> [TASK GOAL]: Continue the resilience course description below, picking up right after its final line.

ESTIMATED COURSE LENGTH: 1 hr 6 mins.

TARGET AUDIENCE: Individuals, Employers, Caregivers, First Responders, Teachers, Attorneys, and other pertinent professionals  

LEVEL OF INSTRUCTION: Introductory

PREREQUISITE(S): None

INSTRUCTIONAL METHOD: Self-paced; interactive; hybrid of audio, text, video, and learning checks 

ACCESSIBILITY ACCOMMODATIONS: Color contrast; transcripts of video components; closed captioning of audio and video components. To request further accessibility accommodations, please email support@psychhub.com


Learning Objectives

Course Learning Objectives:

What the learner should know upon course completion how to:

  1. Discuss the impact of stress and trauma on emotional and physical wellbeing.
  2. Define resilience, including the various ways it is conceptualized and measured.
  3. Describe ways to build resilience and protect against the impacts of stress and trauma at individual, community, and systems levels.

Course Outline

Pre-Course Assessment (~5 minutes) 

Introduction (~10 minutes)

What is Resilience? (~2 minutes)

Stress and Trauma (~11 minutes)

Building Resilience (~33 minutes)

Conclusion (~10 minutes)

Post-Course Assessment (~11 minutes) 

Participant Evaluation (5-10 minutes)

> [EXTRACTED MATERIAL]:
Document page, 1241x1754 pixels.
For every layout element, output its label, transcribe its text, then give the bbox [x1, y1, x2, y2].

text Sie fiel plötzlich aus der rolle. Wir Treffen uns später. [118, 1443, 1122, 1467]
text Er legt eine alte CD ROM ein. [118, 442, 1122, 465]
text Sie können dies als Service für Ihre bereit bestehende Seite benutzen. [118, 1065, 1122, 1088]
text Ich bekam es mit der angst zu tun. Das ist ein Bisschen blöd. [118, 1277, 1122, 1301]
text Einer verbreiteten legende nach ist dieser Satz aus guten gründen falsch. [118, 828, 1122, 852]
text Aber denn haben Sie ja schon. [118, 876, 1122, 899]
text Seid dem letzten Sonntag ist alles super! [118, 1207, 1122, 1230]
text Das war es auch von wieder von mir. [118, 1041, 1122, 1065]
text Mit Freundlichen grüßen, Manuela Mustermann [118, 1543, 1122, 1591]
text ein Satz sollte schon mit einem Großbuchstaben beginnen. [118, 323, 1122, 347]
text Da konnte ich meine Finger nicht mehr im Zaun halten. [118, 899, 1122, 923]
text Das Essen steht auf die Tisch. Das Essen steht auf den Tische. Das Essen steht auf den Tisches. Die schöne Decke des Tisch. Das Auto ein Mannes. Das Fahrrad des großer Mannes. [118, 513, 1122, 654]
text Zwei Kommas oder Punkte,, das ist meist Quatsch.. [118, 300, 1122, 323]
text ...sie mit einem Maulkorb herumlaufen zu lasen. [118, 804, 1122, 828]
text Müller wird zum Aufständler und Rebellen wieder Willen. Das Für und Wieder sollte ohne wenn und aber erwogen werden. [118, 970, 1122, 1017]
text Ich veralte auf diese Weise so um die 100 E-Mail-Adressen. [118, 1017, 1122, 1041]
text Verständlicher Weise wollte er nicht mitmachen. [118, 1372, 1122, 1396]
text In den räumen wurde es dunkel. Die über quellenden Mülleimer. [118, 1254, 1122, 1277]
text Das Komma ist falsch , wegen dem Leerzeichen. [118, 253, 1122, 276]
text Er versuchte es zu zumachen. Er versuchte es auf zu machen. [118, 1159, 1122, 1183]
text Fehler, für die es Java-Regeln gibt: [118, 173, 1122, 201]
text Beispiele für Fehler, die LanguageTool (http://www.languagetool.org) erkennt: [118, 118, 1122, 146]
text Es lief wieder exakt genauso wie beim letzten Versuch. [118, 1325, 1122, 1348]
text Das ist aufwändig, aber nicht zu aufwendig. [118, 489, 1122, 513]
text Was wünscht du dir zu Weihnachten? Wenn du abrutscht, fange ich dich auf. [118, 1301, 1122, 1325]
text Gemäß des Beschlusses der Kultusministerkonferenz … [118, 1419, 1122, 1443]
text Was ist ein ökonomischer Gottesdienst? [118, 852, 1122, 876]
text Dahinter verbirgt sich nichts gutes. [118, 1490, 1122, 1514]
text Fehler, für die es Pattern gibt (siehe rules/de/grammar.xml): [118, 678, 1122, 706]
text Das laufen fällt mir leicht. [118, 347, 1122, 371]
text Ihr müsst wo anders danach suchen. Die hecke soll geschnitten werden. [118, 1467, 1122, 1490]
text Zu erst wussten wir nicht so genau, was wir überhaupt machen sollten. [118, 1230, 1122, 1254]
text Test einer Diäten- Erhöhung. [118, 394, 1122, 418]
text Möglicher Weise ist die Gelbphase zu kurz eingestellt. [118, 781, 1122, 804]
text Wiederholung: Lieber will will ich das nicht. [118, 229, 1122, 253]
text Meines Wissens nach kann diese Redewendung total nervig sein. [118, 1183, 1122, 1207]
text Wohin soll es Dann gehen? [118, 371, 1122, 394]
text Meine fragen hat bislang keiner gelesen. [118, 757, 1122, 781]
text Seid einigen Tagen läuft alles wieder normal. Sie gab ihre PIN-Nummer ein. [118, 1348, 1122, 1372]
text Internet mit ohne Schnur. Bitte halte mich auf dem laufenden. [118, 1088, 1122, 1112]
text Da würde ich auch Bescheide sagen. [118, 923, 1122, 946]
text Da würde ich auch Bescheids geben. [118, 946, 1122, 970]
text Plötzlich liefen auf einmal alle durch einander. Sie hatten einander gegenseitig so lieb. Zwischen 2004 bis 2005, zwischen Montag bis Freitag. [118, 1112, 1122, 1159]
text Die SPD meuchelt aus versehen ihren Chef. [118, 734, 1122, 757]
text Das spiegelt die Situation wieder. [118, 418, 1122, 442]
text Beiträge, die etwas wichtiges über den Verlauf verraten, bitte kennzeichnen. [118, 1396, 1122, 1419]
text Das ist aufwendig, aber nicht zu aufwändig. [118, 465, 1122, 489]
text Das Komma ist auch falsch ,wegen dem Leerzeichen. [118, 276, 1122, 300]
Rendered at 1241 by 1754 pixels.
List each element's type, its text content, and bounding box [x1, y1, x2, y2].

> [TASK OUTPUT]:
Experts


Abigail Asper, MSW

Abigail Asper was Psych Hub's Clinical Research Manager from 2019 to 2021. During her time at Psych Hub she was responsible for ensuring that Psych Hub videos and learning hubs are evidence-based, clinically  sound, and trauma-informed as well, overseeing Psych Hub content research and continuing education initiatives.  Along with lived experience of mental illness and losing a loved one to suicide, Ms. Asper has years of professional  experience in mental health, social justice, and clinical settings. She earned a B.S. in Psychology from College of  Charleston Honors College and a Master’s in Social Work from Fordham University Graduate School of Social  Service. Before joining the Psych Hub team, she worked as an NGO Representative to the United Nations for the  International Federation of Social Workers, a case manager on an assertive community treatment team for older  adults with serious mental illnesses, a victim advocate at a rape crisis center, and a phone counselor at a crisis  hotline. She is also a published author, editor, and researcher. Most recently, she was an editor of Behavioral Science  in the Global Arena, Volume I , a text for which she authored two chapters: “Migrant Adaptation and Well-Being” and  “Gender Equity and Reproductive Justice”.